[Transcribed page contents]
══════════

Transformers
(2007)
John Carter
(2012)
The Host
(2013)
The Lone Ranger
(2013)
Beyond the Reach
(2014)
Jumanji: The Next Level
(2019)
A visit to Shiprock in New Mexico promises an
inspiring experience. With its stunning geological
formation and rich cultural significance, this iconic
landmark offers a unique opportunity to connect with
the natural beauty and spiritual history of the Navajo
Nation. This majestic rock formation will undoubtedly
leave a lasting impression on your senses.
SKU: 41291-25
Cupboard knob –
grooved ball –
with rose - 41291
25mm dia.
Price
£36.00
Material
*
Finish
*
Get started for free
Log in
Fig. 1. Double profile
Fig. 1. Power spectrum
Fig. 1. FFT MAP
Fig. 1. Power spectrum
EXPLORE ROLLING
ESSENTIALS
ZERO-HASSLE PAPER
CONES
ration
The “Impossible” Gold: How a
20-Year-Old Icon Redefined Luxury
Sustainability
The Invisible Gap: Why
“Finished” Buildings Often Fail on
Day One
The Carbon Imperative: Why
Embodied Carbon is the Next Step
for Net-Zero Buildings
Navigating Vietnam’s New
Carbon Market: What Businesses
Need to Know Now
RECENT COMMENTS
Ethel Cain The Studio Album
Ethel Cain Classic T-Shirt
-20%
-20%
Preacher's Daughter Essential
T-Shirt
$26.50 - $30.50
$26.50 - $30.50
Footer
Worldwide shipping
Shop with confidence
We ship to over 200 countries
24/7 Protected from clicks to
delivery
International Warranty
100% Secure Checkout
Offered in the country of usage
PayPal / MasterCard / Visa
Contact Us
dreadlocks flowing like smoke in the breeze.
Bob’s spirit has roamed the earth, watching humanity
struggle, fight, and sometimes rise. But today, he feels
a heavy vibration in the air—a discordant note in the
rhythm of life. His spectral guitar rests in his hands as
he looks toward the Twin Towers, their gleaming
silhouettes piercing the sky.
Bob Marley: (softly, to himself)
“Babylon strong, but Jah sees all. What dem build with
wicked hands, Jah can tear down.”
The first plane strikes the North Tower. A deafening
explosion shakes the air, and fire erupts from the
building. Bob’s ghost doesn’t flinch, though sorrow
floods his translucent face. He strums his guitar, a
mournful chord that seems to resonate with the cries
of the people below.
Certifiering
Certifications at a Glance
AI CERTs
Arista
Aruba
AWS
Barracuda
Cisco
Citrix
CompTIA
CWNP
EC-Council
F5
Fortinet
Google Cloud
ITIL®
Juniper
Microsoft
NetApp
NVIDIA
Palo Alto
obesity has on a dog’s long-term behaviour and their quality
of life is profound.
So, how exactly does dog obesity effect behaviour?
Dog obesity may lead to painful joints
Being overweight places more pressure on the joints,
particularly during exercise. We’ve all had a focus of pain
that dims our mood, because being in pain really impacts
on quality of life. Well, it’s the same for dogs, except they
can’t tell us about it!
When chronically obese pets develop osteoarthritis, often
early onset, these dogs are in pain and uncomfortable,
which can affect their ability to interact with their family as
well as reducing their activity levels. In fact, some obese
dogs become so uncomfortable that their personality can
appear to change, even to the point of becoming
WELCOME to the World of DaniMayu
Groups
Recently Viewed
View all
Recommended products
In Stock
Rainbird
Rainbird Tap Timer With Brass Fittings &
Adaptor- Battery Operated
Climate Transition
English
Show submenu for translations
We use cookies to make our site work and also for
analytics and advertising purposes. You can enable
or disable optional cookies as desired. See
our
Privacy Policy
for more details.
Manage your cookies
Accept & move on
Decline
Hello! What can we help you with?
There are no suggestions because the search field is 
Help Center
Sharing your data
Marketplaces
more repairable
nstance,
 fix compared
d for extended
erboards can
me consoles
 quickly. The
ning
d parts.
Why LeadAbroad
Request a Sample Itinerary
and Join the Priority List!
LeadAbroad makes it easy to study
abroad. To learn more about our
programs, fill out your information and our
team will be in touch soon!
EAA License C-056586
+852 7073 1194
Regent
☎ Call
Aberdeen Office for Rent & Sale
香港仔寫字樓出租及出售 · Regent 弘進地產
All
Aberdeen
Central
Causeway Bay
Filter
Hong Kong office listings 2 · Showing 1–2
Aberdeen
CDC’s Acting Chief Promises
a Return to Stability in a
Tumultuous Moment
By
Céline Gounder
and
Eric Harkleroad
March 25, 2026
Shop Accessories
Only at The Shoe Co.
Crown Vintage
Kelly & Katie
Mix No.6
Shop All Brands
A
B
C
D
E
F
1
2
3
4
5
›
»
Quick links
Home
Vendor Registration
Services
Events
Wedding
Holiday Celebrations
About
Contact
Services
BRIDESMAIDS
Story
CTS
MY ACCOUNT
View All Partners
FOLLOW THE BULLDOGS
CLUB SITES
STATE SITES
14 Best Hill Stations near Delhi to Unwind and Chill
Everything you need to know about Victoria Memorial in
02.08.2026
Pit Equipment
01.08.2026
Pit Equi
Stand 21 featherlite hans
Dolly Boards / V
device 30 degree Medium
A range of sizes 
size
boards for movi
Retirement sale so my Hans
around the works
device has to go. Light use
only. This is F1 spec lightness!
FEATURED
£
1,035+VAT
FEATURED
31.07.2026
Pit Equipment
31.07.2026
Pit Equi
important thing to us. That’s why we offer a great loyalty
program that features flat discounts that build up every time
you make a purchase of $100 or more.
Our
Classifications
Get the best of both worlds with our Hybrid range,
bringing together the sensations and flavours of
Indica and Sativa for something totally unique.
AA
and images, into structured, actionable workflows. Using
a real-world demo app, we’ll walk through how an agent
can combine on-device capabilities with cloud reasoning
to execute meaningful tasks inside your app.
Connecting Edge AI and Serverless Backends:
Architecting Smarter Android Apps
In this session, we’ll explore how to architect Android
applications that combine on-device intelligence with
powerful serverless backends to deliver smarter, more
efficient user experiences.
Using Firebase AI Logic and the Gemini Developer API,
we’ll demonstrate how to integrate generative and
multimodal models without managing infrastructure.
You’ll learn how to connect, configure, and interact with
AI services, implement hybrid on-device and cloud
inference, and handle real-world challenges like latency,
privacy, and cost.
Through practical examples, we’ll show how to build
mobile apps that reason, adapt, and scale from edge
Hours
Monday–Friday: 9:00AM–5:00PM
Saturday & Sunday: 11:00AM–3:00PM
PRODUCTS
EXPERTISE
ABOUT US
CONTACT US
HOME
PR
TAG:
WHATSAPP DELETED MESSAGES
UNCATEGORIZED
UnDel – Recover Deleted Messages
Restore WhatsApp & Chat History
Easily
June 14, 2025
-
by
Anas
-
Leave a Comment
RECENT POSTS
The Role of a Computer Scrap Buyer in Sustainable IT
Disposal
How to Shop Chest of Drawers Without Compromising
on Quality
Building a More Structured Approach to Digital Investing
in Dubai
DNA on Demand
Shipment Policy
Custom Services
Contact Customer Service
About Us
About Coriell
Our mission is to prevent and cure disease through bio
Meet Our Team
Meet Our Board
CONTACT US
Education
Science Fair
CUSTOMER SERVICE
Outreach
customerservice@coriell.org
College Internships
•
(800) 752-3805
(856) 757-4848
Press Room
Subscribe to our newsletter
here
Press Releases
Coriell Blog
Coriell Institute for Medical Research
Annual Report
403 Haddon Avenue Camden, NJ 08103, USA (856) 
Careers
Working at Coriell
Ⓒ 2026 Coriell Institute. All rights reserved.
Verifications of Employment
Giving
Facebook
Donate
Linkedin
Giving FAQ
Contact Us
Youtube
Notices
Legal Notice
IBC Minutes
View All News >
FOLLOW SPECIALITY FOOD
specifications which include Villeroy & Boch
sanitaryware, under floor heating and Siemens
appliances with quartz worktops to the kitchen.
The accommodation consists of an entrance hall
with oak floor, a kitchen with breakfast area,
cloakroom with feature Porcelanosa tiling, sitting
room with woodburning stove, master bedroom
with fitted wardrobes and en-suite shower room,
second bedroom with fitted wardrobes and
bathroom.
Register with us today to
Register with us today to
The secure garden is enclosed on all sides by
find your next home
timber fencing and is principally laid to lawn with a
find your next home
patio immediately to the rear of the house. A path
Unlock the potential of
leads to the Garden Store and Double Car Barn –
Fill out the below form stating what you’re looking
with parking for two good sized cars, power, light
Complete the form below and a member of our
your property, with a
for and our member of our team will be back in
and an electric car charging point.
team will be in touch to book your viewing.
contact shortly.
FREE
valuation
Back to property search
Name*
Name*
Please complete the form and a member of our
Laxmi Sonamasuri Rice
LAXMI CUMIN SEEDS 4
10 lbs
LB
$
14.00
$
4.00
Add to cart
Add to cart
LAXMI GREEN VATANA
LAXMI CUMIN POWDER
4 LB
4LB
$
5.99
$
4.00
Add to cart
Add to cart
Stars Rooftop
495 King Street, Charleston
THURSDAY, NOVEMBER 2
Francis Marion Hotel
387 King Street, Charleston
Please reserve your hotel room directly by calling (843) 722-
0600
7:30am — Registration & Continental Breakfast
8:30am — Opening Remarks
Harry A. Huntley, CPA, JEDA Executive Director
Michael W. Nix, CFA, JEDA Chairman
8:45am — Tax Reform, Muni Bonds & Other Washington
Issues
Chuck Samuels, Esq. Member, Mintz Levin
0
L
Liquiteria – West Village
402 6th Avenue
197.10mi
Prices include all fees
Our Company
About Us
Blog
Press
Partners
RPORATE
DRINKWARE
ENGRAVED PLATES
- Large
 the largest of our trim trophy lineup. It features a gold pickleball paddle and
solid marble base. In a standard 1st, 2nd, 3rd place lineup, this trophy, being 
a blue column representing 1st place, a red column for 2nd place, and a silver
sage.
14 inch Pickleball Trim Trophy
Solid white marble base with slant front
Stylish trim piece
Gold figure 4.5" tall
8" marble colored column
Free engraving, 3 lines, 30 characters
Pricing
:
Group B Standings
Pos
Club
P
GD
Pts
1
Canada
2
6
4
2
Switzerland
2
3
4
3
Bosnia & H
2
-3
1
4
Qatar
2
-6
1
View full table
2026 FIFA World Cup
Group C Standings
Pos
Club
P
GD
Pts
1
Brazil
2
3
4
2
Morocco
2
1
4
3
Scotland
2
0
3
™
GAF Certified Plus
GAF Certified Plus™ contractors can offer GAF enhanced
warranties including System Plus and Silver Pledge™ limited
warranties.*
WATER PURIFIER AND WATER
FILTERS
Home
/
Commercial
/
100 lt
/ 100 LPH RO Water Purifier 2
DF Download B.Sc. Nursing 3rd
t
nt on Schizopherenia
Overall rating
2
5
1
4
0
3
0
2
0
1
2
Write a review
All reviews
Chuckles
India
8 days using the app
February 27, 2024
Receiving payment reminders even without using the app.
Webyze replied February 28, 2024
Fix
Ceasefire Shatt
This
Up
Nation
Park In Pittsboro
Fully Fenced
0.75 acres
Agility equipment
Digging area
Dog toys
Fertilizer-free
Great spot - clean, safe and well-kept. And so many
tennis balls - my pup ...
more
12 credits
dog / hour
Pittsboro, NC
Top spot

══════════

• [Work to complete] Look through the entries and return every line where "touch" appears.

• [Expected answer]
team will be in touch soon!
team will be in touch to book your viewing.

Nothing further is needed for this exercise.